Earlier this year, Mark Zuckerberg had what appeared to be a damascene conversion to the merits of online privacy.
Having created a company built on exploiting user data for personal profit, Zuckerberg, worn down by the relentless barrage of privacy scandals and negative headlines appeared to have caved. He confirmed that Facebook was planning to introduce encryption to its platform.
Some critics praised his belated conversion while others expressed scepticism about his true intentions. It seems the latter were right to be doubtful about his true intentions.
Facebook’s real encryption plans
The revelations about Facebook’s true encryption intentions came from a rather innocuous source.
Ram Ramanathn, Facebook’s Head of Project Management and AI Solutions for Integrity recently gave a presentation entitled “Applying AI to Keep the Platform Safe” alongside two of Facebook’s Applied Research Scientists, Reshef Shilon and Pinar Donmez.
In it, they revealed how Facebook is planning for its encrypted service to work. Their plans make for deeply troubling reading as tech entrepreneur Kalev Leetaru has revealed.
Facebook plans to equip all encrypted communications with filtering algorithms and a variety of other content-monitoring tools. These will scan each message in clear text before it is encrypted and sent off to its intended recipient. They will also scan all received messages after they have been decrypted.
The Facebook algorithms will be running on users devices but will be continually updated from a central cloud service.
If these algorithms pick up any content which they deem unsatisfactory, a copy of this message will be sent back to Facebook’s central servers where it will be analysed further.
The user will have no say over this and, quite likely, no knowledge that it has actually happened.
An encryption backdoor by stealth
This latter proposal is nothing less than a wiretap by another name, Facebook is planning to scan all of your communications and take a copy of anything that piques its interest.
But what their broader plans amount to is effectively an encryption backdoor by stealth. This is a little different to the encryption backdoors which have been mooted before.
Facebook’s plans to not involve handing over encryption keys to the US government or creating vulnerabilities in the encryption itself. Their plan is to place a backdoor into their software before and after the data is encrypted that will allow it to spy on users, block content, and censor anything it doesn’t like.
Perhaps most worrying, Facebook is not just planning to use these algorithms on its newly-introduced encrypted communications. It also wants to add it to the encryption communication tools it already owns. That means WhatsApp is about to become a lot less secure.
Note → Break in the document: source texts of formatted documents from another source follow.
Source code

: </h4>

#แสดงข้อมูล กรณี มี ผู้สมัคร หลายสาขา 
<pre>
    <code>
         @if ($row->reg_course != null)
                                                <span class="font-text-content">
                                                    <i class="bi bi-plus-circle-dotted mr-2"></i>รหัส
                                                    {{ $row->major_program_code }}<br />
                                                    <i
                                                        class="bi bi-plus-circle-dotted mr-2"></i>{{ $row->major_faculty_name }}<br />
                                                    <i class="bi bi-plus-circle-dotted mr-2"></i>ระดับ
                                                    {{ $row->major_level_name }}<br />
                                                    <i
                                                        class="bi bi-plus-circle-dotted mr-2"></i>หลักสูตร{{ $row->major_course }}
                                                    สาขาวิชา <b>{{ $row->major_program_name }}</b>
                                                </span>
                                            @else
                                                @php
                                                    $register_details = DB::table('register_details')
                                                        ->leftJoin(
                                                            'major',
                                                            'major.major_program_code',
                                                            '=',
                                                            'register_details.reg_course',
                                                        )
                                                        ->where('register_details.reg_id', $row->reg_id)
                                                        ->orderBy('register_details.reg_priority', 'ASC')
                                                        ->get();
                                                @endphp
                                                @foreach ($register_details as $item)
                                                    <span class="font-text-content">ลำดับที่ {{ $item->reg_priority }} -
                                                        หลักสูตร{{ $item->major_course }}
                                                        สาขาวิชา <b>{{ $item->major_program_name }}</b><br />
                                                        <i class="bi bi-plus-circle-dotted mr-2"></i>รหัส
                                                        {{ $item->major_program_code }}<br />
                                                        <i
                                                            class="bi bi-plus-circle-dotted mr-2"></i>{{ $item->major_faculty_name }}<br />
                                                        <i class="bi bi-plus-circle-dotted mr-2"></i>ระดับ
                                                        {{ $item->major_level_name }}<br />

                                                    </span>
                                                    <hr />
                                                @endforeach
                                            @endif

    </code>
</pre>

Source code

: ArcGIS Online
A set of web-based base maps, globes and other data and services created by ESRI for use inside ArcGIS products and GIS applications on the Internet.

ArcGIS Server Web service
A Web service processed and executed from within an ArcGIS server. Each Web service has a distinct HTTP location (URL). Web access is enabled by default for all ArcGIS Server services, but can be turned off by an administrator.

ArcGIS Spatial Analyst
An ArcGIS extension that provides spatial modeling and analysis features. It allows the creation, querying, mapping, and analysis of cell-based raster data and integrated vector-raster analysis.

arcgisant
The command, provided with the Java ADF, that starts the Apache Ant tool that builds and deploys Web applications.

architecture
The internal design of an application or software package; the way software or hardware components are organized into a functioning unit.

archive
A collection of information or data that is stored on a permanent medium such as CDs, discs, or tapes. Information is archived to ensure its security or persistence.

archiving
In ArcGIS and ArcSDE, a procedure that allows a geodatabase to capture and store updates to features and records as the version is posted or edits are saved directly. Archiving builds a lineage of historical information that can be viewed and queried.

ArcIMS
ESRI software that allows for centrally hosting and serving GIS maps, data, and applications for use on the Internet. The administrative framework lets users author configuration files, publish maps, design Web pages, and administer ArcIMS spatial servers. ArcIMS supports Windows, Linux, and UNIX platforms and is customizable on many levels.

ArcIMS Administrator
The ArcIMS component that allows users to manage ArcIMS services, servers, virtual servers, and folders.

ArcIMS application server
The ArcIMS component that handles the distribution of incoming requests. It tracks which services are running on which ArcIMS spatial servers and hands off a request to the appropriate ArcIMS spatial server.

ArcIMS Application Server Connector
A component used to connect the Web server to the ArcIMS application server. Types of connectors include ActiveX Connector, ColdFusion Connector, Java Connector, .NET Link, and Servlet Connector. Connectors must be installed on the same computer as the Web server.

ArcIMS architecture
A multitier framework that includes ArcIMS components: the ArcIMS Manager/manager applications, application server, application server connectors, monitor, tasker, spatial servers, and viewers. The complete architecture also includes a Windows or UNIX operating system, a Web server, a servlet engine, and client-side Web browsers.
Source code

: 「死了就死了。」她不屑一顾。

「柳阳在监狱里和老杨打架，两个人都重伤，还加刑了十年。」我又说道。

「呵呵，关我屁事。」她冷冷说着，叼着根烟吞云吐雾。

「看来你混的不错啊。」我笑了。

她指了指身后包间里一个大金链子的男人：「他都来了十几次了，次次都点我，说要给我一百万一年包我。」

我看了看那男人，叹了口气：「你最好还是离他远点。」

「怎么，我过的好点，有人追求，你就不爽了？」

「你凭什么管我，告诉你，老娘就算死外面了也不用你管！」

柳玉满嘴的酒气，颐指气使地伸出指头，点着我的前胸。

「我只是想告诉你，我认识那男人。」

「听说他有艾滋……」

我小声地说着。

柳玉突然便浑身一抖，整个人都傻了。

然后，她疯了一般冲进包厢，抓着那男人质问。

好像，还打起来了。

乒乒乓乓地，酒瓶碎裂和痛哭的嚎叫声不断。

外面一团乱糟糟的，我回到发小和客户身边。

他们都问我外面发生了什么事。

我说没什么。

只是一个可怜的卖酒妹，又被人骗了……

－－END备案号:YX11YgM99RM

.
Why is Facebook planning to break encryption?
The instinctive assumption would be that Facebook is planning to compromise encryption in this way to boost its profit margins. After all, Mark Zuckerberg is all about making money right?
It is, of course, perfectly possible that Facebook will find a way to monetise their access to encrypted communication in time. But it seems likely that at the moment, it is pressure from the US government and their influential Five Eyes allies which has prompted the move.
The US authorities have bemoaned the fact that they cannot access encrypted communication for years without ever really providing any proper justification for breaking end-to-end encryption to do so.
Other countries, most notably the UK and Australia, have passed laws which give them the power to demand access to encrypted communications. These have been used sparingly to date but the knock-on effect on Australia’s tech industry especially has already been profound.
Facebook’s proposal appears to be the answer to all these government’s prayers. It is giving them access to encrypted communications without breaking the encryption itself.
Is this the death of end-to-end encryption?
If Facebook’s algorithms are introduced across their platform, then they certainly mean the death of end-to-end encryption on WhatsApp.
If encrypted communications can be analysed before and after they are sent, the encryption becomes essentially meaningless and the focus will turn to the algorithms themselves and how Facebook is going to keep that process secure.
It seems likely that the US Government, and other international administrations, would then seek to pressure other encrypted communication platforms to follow Facebook’s approach and implement similar measures. A number would no doubt fall in line.
But there will always be some that resist. Encrypted communication tools like Telegram and Signal have always prioritised the security and privacy of their user’s communication and resisted any government efforts to compromise these.
It seems highly unlikely that these platforms would cave to pressure to introduce algorithms like this. Even if they did, other services would quickly emerge to replace them.
The truth is that end-to-end encryption cannot be put back in its box. The technology is now out there and while Facebook can destroy it on its own software, it cannot kill it off elsewhere.
There will always be a vital role for end-to-end encryption in keeping journalists, activists, and businesspeople safe and secure online. And no algorithms are going to change that.